Records drawn from a dataset ->
----
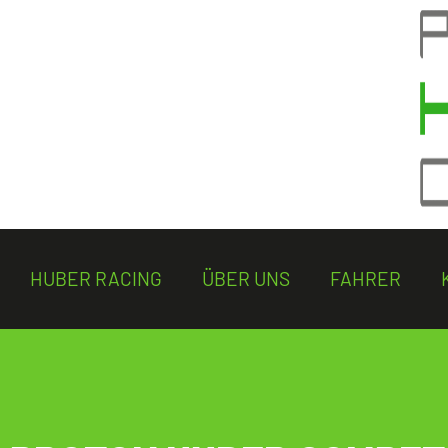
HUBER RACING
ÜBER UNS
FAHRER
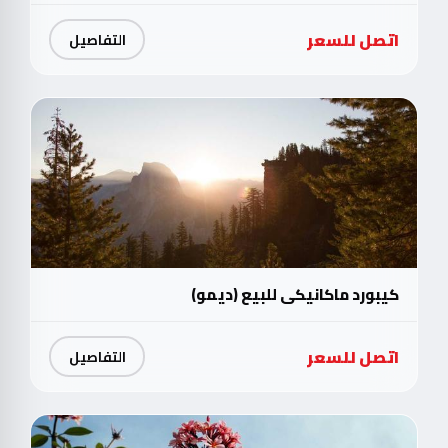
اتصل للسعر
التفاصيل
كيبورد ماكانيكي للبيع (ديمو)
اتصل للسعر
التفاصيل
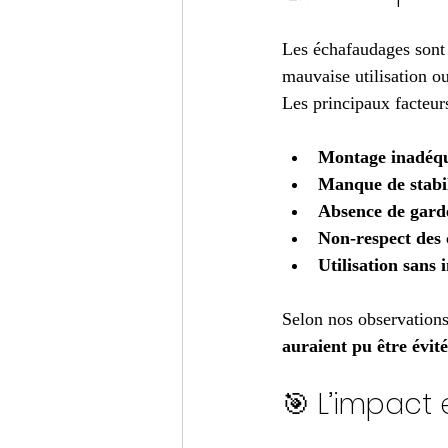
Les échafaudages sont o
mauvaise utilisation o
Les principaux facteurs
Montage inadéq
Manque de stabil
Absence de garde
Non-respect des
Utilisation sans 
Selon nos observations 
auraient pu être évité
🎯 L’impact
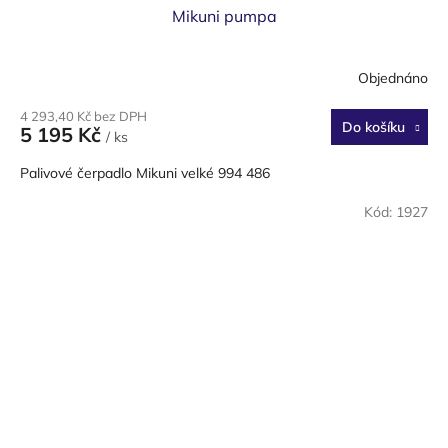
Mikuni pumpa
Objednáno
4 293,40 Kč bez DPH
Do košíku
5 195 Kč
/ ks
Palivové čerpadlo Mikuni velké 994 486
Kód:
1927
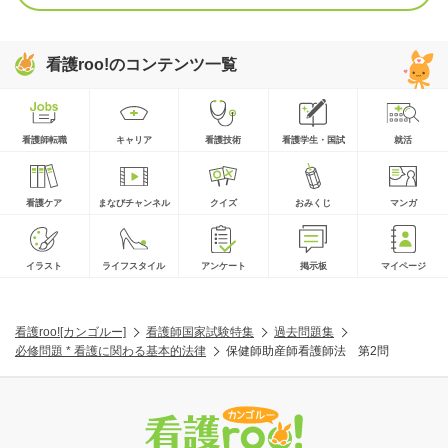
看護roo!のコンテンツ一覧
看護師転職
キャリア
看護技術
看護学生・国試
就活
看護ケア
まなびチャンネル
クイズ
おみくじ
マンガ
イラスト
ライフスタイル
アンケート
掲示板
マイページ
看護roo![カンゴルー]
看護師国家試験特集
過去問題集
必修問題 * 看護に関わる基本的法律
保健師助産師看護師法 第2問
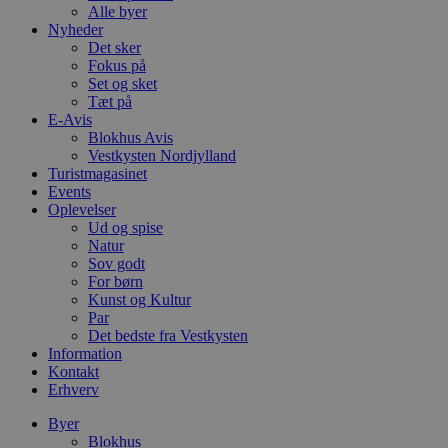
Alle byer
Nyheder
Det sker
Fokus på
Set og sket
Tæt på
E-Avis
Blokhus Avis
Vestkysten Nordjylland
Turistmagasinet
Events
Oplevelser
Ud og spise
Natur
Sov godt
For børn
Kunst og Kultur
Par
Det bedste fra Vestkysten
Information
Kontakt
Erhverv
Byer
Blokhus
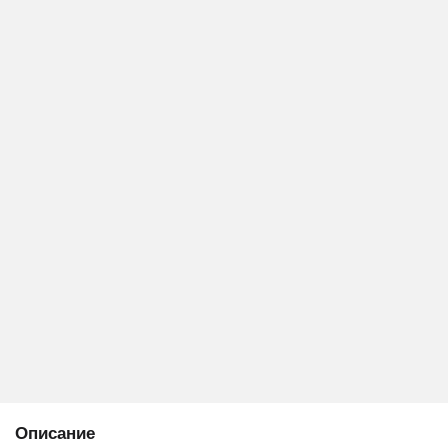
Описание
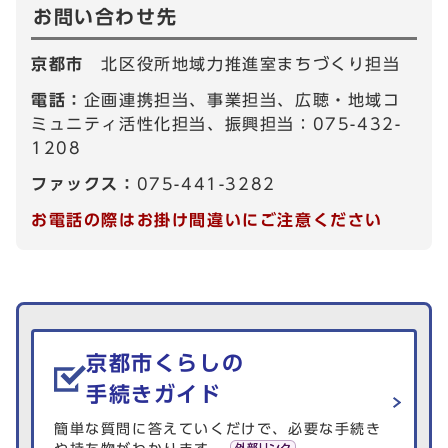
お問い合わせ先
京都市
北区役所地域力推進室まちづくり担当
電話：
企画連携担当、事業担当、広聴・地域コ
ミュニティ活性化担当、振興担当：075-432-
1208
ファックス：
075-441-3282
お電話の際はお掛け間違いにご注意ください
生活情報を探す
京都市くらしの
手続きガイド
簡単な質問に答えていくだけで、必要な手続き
----
EXERCISE AIM -> Your answer is an exact copy of the records above, stripped of pictures.

SOLUTION ->
HUBER RACING
ÜBER UNS
FAHRER
اتصل للسعر
التفاصيل
كيبورد ماكانيكي للبيع (ديمو)
اتصل للسعر
التفاصيل
Les échafaudages sont o
mauvaise utilisation o
Les principaux facteurs
Montage inadéq
Manque de stabil
Absence de garde
Non-respect des
Utilisation sans 
Selon nos observations 
auraient pu être évité
🎯 L’impact
Mikuni pumpa
Objednáno
4 293,40 Kč bez DPH
Do košíku
5 195 Kč
/ ks
Palivové čerpadlo Mikuni velké 994 486
Kód:
1927
看護roo!のコンテンツ一覧
看護師転職
キャリア
看護技術
看護学生・国試
就活
看護ケア
まなびチャンネル
クイズ
おみくじ
マンガ
イラスト
ライフスタイル
アンケート
掲示板
マイページ
看護roo![カンゴルー]
看護師国家試験特集
過去問題集
必修問題 * 看護に関わる基本的法律
保健師助産師看護師法 第2問
Alle byer
Nyheder
Det sker
Fokus på
Set og sket
Tæt på
E-Avis
Blokhus Avis
Vestkysten Nordjylland
Turistmagasinet
Events
Oplevelser
Ud og spise
Natur
Sov godt
For børn
Kunst og Kultur
Par
Det bedste fra Vestkysten
Information
Kontakt
Erhverv
Byer
Blokhus
Описание
お問い合わせ先
京都市
北区役所地域力推進室まちづくり担当
電話：
企画連携担当、事業担当、広聴・地域コ
ミュニティ活性化担当、振興担当：075-432-
1208
ファックス：
075-441-3282
お電話の際はお掛け間違いにご注意ください
生活情報を探す
京都市くらしの
手続きガイド
簡単な質問に答えていくだけで、必要な手続き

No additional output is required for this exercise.